» Requirements: Update the material below so that every occurrence of "developed" reads "processed", with everything else left unchanged.

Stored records
>> BEGIN

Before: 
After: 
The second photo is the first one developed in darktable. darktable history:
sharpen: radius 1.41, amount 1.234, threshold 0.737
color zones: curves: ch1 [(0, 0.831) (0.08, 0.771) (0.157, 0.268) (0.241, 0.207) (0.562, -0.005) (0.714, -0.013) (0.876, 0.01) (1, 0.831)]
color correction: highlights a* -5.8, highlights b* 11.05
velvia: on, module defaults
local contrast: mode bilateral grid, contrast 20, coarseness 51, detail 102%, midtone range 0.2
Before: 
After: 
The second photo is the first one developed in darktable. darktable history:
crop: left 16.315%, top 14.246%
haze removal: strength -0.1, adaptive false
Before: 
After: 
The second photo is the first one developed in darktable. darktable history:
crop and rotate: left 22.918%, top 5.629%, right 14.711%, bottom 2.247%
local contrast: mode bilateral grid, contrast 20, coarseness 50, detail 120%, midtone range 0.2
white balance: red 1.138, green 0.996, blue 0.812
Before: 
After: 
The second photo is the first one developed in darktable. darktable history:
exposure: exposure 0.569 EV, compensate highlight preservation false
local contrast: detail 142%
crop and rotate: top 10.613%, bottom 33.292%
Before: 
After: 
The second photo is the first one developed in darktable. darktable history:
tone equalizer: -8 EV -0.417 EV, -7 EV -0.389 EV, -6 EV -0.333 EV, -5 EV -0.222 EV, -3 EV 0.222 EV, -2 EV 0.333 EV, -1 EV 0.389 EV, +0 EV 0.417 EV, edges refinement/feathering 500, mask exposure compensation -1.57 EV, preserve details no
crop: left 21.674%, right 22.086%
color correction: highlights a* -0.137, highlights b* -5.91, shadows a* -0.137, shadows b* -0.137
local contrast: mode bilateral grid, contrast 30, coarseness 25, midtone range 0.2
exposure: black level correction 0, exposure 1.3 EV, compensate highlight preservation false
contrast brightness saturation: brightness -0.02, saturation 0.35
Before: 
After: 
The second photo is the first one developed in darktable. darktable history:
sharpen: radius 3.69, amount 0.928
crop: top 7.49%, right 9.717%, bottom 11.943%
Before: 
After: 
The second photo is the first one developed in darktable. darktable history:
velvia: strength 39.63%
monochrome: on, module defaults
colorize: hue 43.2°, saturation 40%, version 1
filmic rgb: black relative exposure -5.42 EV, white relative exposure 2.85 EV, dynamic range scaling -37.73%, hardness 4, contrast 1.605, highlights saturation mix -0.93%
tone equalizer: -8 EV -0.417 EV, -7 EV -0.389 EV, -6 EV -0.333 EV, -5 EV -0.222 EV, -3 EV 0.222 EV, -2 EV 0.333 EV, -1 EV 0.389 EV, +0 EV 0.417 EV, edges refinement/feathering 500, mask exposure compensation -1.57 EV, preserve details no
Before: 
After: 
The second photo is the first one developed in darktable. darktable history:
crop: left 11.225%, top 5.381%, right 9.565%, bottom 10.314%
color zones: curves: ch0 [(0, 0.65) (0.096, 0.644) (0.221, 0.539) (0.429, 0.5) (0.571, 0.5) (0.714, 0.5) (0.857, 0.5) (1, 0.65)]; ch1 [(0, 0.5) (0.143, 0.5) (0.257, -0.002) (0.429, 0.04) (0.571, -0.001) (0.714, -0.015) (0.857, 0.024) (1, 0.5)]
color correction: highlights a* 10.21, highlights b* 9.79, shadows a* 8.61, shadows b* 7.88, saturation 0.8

>> END

» Task output:
Before: 
After: 
The second photo is the first one processed in darktable. darktable history:
sharpen: radius 1.41, amount 1.234, threshold 0.737
color zones: curves: ch1 [(0, 0.831) (0.08, 0.771) (0.157, 0.268) (0.241, 0.207) (0.562, -0.005) (0.714, -0.013) (0.876, 0.01) (1, 0.831)]
color correction: highlights a* -5.8, highlights b* 11.05
velvia: on, module defaults
local contrast: mode bilateral grid, contrast 20, coarseness 51, detail 102%, midtone range 0.2
Before: 
After: 
The second photo is the first one processed in darktable. darktable history:
crop: left 16.315%, top 14.246%
haze removal: strength -0.1, adaptive false
Before: 
After: 
The second photo is the first one processed in darktable. darktable history:
crop and rotate: left 22.918%, top 5.629%, right 14.711%, bottom 2.247%
local contrast: mode bilateral grid, contrast 20, coarseness 50, detail 120%, midtone range 0.2
white balance: red 1.138, green 0.996, blue 0.812
Before: 
After: 
The second photo is the first one processed in darktable. darktable history:
exposure: exposure 0.569 EV, compensate highlight preservation false
local contrast: detail 142%
crop and rotate: top 10.613%, bottom 33.292%
Before: 
After: 
The second photo is the first one processed in darktable. darktable history:
tone equalizer: -8 EV -0.417 EV, -7 EV -0.389 EV, -6 EV -0.333 EV, -5 EV -0.222 EV, -3 EV 0.222 EV, -2 EV 0.333 EV, -1 EV 0.389 EV, +0 EV 0.417 EV, edges refinement/feathering 500, mask exposure compensation -1.57 EV, preserve details no
crop: left 21.674%, right 22.086%
color correction: highlights a* -0.137, highlights b* -5.91, shadows a* -0.137, shadows b* -0.137
local contrast: mode bilateral grid, contrast 30, coarseness 25, midtone range 0.2
exposure: black level correction 0, exposure 1.3 EV, compensate highlight preservation false
contrast brightness saturation: brightness -0.02, saturation 0.35
Before: 
After: 
The second photo is the first one processed in darktable. darktable history:
sharpen: radius 3.69, amount 0.928
crop: top 7.49%, right 9.717%, bottom 11.943%
Before: 
After: 
The second photo is the first one processed in darktable. darktable history:
velvia: strength 39.63%
monochrome: on, module defaults
colorize: hue 43.2°, saturation 40%, version 1
filmic rgb: black relative exposure -5.42 EV, white relative exposure 2.85 EV, dynamic range scaling -37.73%, hardness 4, contrast 1.605, highlights saturation mix -0.93%
tone equalizer: -8 EV -0.417 EV, -7 EV -0.389 EV, -6 EV -0.333 EV, -5 EV -0.222 EV, -3 EV 0.222 EV, -2 EV 0.333 EV, -1 EV 0.389 EV, +0 EV 0.417 EV, edges refinement/feathering 500, mask exposure compensation -1.57 EV, preserve details no
Before: 
After: 
The second photo is the first one processed in darktable. darktable history:
crop: left 11.225%, top 5.381%, right 9.565%, bottom 10.314%
color zones: curves: ch0 [(0, 0.65) (0.096, 0.644) (0.221, 0.539) (0.429, 0.5) (0.571, 0.5) (0.714, 0.5) (0.857, 0.5) (1, 0.65)]; ch1 [(0, 0.5) (0.143, 0.5) (0.257, -0.002) (0.429, 0.04) (0.571, -0.001) (0.714, -0.015) (0.857, 0.024) (1, 0.5)]
color correction: highlights a* 10.21, highlights b* 9.79, shadows a* 8.61, shadows b* 7.88, saturation 0.8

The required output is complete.